Metzger first performed stand-up at The Stress Factory in New Brunswick, New Jersey, although he mainly performed in the Philadelphia area during his early career; he then moved on to perform in the comedy clubs of New York City.

In 2006, Metzger performed on Showtime's White Boyz in the Hood as well as Comedy Central's Live at Gotham the following year. In 2009, he appeared in an episode of the IFC series Z Rock.

His debut album Kurt Metzger Talks to Young People About Sex was released in 2011 by Comedy Central Records. Comedy Central also released his half-hour special as part of Comedy Central Presents in 2009. His one-hour special, White Precious is available on Comedy Central.

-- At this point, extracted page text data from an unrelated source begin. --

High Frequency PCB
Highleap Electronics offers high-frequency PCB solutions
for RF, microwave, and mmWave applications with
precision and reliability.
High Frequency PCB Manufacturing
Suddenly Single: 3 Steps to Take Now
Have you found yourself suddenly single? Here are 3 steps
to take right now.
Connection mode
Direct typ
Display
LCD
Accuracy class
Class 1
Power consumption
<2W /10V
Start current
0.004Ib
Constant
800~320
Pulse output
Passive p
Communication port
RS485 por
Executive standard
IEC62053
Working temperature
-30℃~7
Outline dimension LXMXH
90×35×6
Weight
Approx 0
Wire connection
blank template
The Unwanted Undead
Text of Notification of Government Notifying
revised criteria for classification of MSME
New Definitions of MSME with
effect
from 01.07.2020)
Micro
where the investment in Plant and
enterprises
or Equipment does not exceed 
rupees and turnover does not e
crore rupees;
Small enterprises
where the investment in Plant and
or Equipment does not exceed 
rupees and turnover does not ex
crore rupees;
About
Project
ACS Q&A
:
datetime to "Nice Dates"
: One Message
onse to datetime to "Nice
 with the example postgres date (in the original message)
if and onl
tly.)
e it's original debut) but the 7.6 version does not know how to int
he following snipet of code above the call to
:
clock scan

Metzger appeared on The Late Late Show with Craig Ferguson on February 7, 2011.

In 2013, Metzger feuded with Jude Doyle and Lindy West via Facebook and Twitter during a defense of rape humor.

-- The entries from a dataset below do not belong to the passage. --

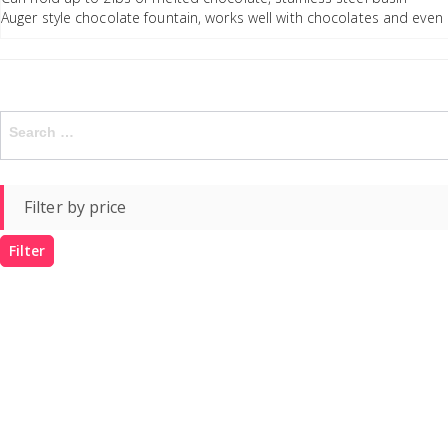
Auger style chocolate fountain, works well with chocolates and even
Search
for:
Filter by price
Filter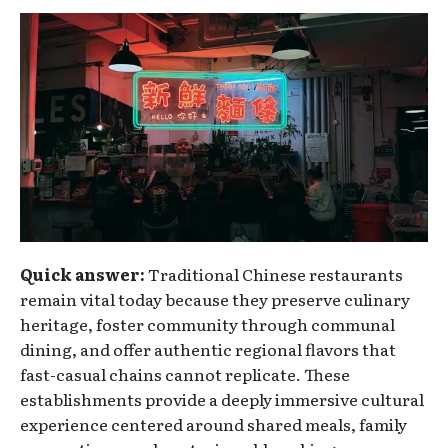
Quick answer:
Traditional Chinese restaurants
remain vital today because they preserve culinary
heritage, foster community through communal
dining, and offer authentic regional flavors that
fast-casual chains cannot replicate. These
establishments provide a deeply immersive cultural
experience centered around shared meals, family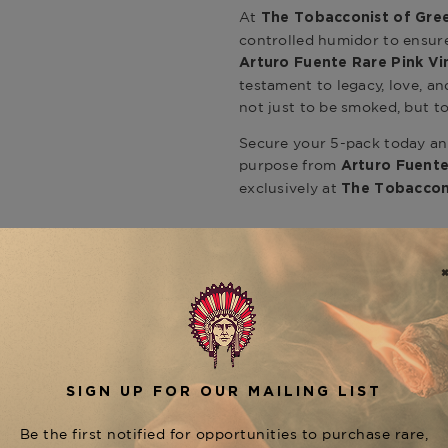
At
The Tobacconist of Gre
controlled humidor to ensur
Arturo Fuente Rare Pink Vi
testament to legacy, love, an
not just to be smoked, but 
Secure your 5-pack today and
purpose from
Arturo Fuente
exclusively at
The Tobaccon
Product Specs
Strength
Full
Shape
Perfecto
Origin
Dominican 
Binder
Dominican 
Filler
Dominican R
CUSTOMER REVIEWS
Length
4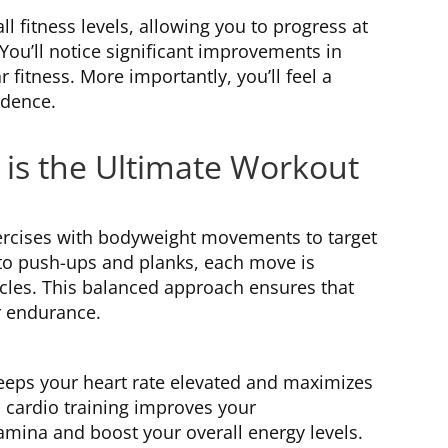
 fitness levels, allowing you to progress at
 You’ll notice significant improvements in
 fitness. More importantly, you’ll feel a
idence.
 is the Ultimate Workout
ercises with bodyweight movements to target
to push-ups and planks, each move is
cles. This balanced approach ensures that
r endurance.
 keeps your heart rate elevated and maximizes
 cardio training improves your
tamina and boost your overall energy levels.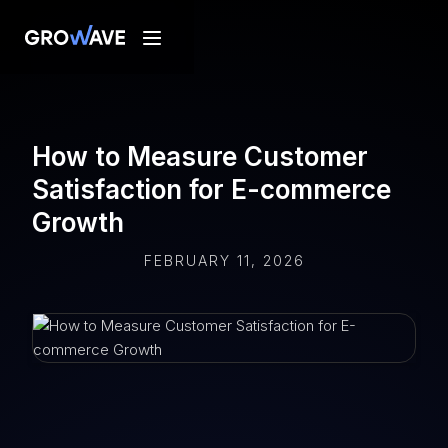
How to Measure Customer
Satisfaction for E-commerce
Growth
FEBRUARY 11, 2026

From 2013 to 2016, Metzger wrote on 39 episodes of Inside Amy Schumer. He was nominated for four Emmy Awards and won one Emmy for the sketch "Girl, You Don't Need Makeup". He also appeared in sketches featured on the show.

In 2015, Metzger was a semi-finalist on Last Comic Standing; a bit he performed about Mohammed Atta won him "best joke" on the show.

On August 16, 2016, Metzger faced controversy for writing a Facebook post about comedian Aaron Glaser, who was accused of rape. Following the controversy surrounding Metzger's comments, Amy Schumer stated on Twitter that Metzger no longer worked for her on Inside Amy Schumer. Schumer later revised her comments to say that Metzger did not work for her on the show because the show was on indefinite hiatus.

Metzger co-hosted the Race Wars podcast alongside comedian Sherrod Small from 2013 to 2018. In 2019, Metzger started his own interview podcast Can't Get Right with Kurt Metzger on the GaS Digital podcasting network. In 2021, he started co-writing and performing sketch comedy and improv on Kyle Dunnigan's show, The Kyle Dunnigan Show. In 2022, he became a regular co-host on Jimmy Dore's political commentary and comedy show, The Jimmy Dore Show.

Metzger has also appeared on the second and third seasons of Jeff Ross Presents Roast Battle, @midnight, The Nightly Show with Larry Wilmore, This Is Not Happening, Late Night with Jimmy Fallon, Comedy Knockout, What’s Your F@#King Deal!?!, The Approval Matrix and more. He was a series regular alongside Alan Alda, Jessica Lange, Steve Buscemi and Edie Falco on Horace and Pete in 2016. He voiced the role of Randall on Comedy Central's Ugly Americans.

He has appeared on The Joe Rogan Experience (episodes 667, 1093, 1462, 1707, 1903, 2125, 2265, 2298 and 2434).

He has also appeared on Your Welcome with Michael Malice (episodes 323 and 362).